Künstler in Afrika leben gefährlich. Jeder Form von Kritik an Staat, Kirche, Wirtschaft oder Gesellschaft wird als Bedrohung angesehen. Sogar in Südafrika, dass als das westlichste Land auf dem afrikanischen Kontinent gilt, ist die freie Meinungsäußerung von Presse und Privatpersonen eingeschränkt, vor allem wenn es um Politik oder staatliche Institutionen geht. Die Regierungen afrikanischer Staaten wollen keine Klagen ihrer Landsleute hören und schon gar nicht in den Medien, denn sie wissen wer Schuld an allen Problem trägt.
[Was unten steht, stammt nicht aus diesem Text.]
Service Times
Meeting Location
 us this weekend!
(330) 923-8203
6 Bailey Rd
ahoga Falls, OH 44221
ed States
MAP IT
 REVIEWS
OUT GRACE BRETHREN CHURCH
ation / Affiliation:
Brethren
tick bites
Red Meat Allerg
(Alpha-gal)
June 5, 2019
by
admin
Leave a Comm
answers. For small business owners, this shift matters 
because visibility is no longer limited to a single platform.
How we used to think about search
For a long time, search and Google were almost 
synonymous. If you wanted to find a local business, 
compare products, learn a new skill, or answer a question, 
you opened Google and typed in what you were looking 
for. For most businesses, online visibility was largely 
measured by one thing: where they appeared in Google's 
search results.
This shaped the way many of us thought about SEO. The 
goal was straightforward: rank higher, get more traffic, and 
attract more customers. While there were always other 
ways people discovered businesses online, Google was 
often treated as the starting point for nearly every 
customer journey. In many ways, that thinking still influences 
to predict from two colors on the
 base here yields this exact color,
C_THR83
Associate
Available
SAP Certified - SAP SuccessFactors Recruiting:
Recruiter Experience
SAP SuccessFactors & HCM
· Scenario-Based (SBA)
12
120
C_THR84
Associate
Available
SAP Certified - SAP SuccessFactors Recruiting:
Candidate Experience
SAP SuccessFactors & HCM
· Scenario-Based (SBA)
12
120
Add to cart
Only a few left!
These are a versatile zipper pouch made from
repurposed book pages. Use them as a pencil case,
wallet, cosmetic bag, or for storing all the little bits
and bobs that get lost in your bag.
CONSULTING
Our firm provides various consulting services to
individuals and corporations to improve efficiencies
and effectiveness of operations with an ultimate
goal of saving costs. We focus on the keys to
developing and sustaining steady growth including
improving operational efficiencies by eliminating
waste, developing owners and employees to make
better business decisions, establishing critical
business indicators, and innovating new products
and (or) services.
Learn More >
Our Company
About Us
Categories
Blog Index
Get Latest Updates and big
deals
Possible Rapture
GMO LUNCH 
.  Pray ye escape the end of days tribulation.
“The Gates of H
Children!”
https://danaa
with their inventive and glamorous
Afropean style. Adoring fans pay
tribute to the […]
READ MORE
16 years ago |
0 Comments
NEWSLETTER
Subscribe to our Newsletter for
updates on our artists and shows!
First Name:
Künstler in Europa hatten es auch viele Jahrhunderte nicht leicht mit dem Staat und der Justiz. Bis in 20. Jahrhundert wurden in vielen europäischen Staaten aufmüpfige, kritische oder revolutionäre Künstler eingesperrt, ins Exil geschickt oder umgebracht. Nach dem Ende des Terrors der Faschisten in Deutschland, Italien und Spanien und dem Kriegsende 1945 gab es ein Aufatmen für die Kunst, zumindest in Westeuropa. Im sowjetisch-stalinistischen Osteuropa ging der Terror gegen die Freiheit der Kunst leider bis in den 1990 Jahren weiter. Nach einigen Jahrzehnten Freiheit durch Glasnost und Perestroika fiel die eroberte Freiheit durch die Ära Putin iwieder zurück in Zensur und Verbot.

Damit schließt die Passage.